İskender Evrenosoğlu (Zekeriya (A.S) şöyle) dedi: “Rabbim, benim nasıl bir oğlum olabilir? Ve benim kadınım (artık) akir (kısır) oldu. Ben (de) yaşlanarak ihtiyarlığa ulaştım.”
Kadri Çelik Dedi ki: “Rabbim, karım kısır ve ben de son derece kocamışken nasıl oğlum olur ki?”
Mehmet Ali Eroğlu "Ey Rabbim, karım kısır iken, benim nasıl bir oğlum olabilir? Malum ben de yaşlılığımın artık, son demlerimdeyim" demiştir.
Mehmet Okuyan (Zekeriya), “Rabbim! Hanımım kısır, ben de yaşlılığımın sonuna ulaşmışken nasıl benim bir oğlum olacak?” diye sormuştu.
Muhammed Celal Şems O dedi ki: “Yarabbi! Karım kısırken, ben (de) yaşlılığın ileri safhasına erişmişken, nasıl bir oğlum olacak?”
Muhammed Esed (Zekeriya:) "Ey Rabbim!" dedi, "Karım kısır olduğu halde ve ben de yaşlanarak bütünüyle güçsüz bir duruma düşmüşken, benim nasıl oğlum olabilir ki?"
Mustafa Çevik 7-10 Bunun üzerine Allah gönderdiği melek ile şöyle buyurdu: “Ey Zekeriyya! Biz sana Yahya adında bir oğlun olacağını müjdeliyoruz. Bu adı daha önce hiç kimseye vermedik.” Zekeriyya “Rabbim! Karım kısır ve ben de çok yaşlıyım. Nasıl olur da çocuğum olabilir?” (Melek) “Orası öyle ama Rabbin diyor ki: Bu Benim için çok kolaydır, tıpkı seni daha önce yoktan var ettiğimiz gibi.” Zekeriyya bu defa: “Rabbim öyleyse bana bu konuda bir işaret, bir delil göster de kalbim mutmain olsun.” dedi. Allah da “Senin işaretin, sapasağlam olduğun halde üç gün insanlarla konuşamamandır.” buyurdu.

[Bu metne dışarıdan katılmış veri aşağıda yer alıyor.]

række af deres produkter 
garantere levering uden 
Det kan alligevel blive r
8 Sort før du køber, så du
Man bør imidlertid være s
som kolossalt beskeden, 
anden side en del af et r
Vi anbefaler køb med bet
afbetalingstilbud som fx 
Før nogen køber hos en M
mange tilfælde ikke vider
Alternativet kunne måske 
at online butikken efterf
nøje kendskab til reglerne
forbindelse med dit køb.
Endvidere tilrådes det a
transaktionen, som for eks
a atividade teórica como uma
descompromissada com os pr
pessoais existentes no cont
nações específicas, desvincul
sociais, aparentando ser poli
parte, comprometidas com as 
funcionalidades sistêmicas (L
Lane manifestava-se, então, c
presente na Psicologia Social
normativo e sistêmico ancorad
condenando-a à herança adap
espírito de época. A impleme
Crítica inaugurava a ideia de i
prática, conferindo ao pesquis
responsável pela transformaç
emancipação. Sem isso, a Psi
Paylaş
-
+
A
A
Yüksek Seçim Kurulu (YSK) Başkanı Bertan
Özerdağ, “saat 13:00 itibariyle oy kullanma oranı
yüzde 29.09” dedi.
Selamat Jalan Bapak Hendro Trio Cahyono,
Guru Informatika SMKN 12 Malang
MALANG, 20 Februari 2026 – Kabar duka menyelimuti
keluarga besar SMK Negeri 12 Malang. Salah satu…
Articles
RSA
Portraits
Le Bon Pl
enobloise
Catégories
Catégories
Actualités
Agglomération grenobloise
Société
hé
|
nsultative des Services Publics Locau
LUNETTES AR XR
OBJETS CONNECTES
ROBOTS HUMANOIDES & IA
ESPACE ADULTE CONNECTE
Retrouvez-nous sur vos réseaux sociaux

Mustafa İslamoğlu (Zekeriyya) "Rabbim" dedi, "Nasıl olur da benim bir oğlum olabilir; çünkü eşim kısır, ben ise yaşlılıktan dolayı gücü tükenmiş biriyim!"
Ömer Nasuhi Bilmen Dedi ki: «Yarabbi! Bana nereden bir oğul olabilir? Zevcem ise kısır olmuştur. Ben de ihtiyarlıktan son yaşa yetişmiş oldum.»

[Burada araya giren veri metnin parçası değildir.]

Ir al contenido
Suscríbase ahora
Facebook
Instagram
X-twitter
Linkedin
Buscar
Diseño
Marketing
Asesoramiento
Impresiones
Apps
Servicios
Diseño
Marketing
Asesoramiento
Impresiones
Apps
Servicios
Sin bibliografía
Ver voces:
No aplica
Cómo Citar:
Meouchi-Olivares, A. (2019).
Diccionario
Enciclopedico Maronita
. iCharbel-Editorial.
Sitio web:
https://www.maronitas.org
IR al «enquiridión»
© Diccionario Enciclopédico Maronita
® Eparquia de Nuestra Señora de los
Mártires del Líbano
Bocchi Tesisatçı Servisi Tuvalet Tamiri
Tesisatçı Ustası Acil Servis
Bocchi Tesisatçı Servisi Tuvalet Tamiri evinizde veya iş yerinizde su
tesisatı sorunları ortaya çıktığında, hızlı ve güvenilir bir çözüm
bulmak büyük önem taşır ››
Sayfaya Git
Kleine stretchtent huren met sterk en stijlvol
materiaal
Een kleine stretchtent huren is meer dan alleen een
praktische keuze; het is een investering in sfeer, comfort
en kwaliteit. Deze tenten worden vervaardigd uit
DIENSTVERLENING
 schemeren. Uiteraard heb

Ömer Öngüt Zekeriyâ: “Ey Rabbim! Benim nasıl oğlum olabilir? Karım kısırdır. Ben ise ihtiyarlığın son sınırına vardım. ” dedi.
Şaban Piriş -Rabbim, dedi, nasıl benim bir çocuğum olabilir ki karım kısır ben ise son derece yaşlıyım?
Sadık Türkmen “Rabbim!” dedi. “Benim nasıl oğlum olabilir? Üstelik, eşim kısır ve ben de yaşlanmış iken”.
Seyyid Kutub Zekeriyya dedi ki; «Benim nasıl oğlum olabilir. Eşim çocuktan kesildi, ben ise ileri derecede yaşlandım.»
Suat Yıldırım "Ya Rabbî, dedi, nasıl benim çocuğum olabilir ki eşim kısır, ben ise bir pîr-i faniyim!"
Süleyman Ateş (Zekeriyyâ): "Rabbim, dedi benim nasıl oğlum olur? Karım da kısırdır. Ben ise ihtiyarlığın son sınırına vardım."
Süleymaniye Vakfı Zekeriya dedi ki “Rabbim! Bana oğlan çocuğu nereden? Eşim kısır, ben de ileri derecede yaşlıyım.”
Tefhim-ul Kuran Dedi ki: «Rabbim, karım kısır (bir kadın) iken, benim nasıl oğlum olabilir? Ben de yaşlılığın son basamağındayım.»
Ümit Şimşek Zekeriya 'Nasıl oğlum olabilir ki?' dedi. 'Eşim kısır, ben de ihtiyarlığın son haddine varmış haldeyim.'
Yaşar Nuri Öztürk Dedi: "Rabbim, benim için oğul nasıl söz konusu olur? Karım, doğurganlığını yitirmiştir, bense yaşlılığın gerçekten en ileri basamağına ulaştım."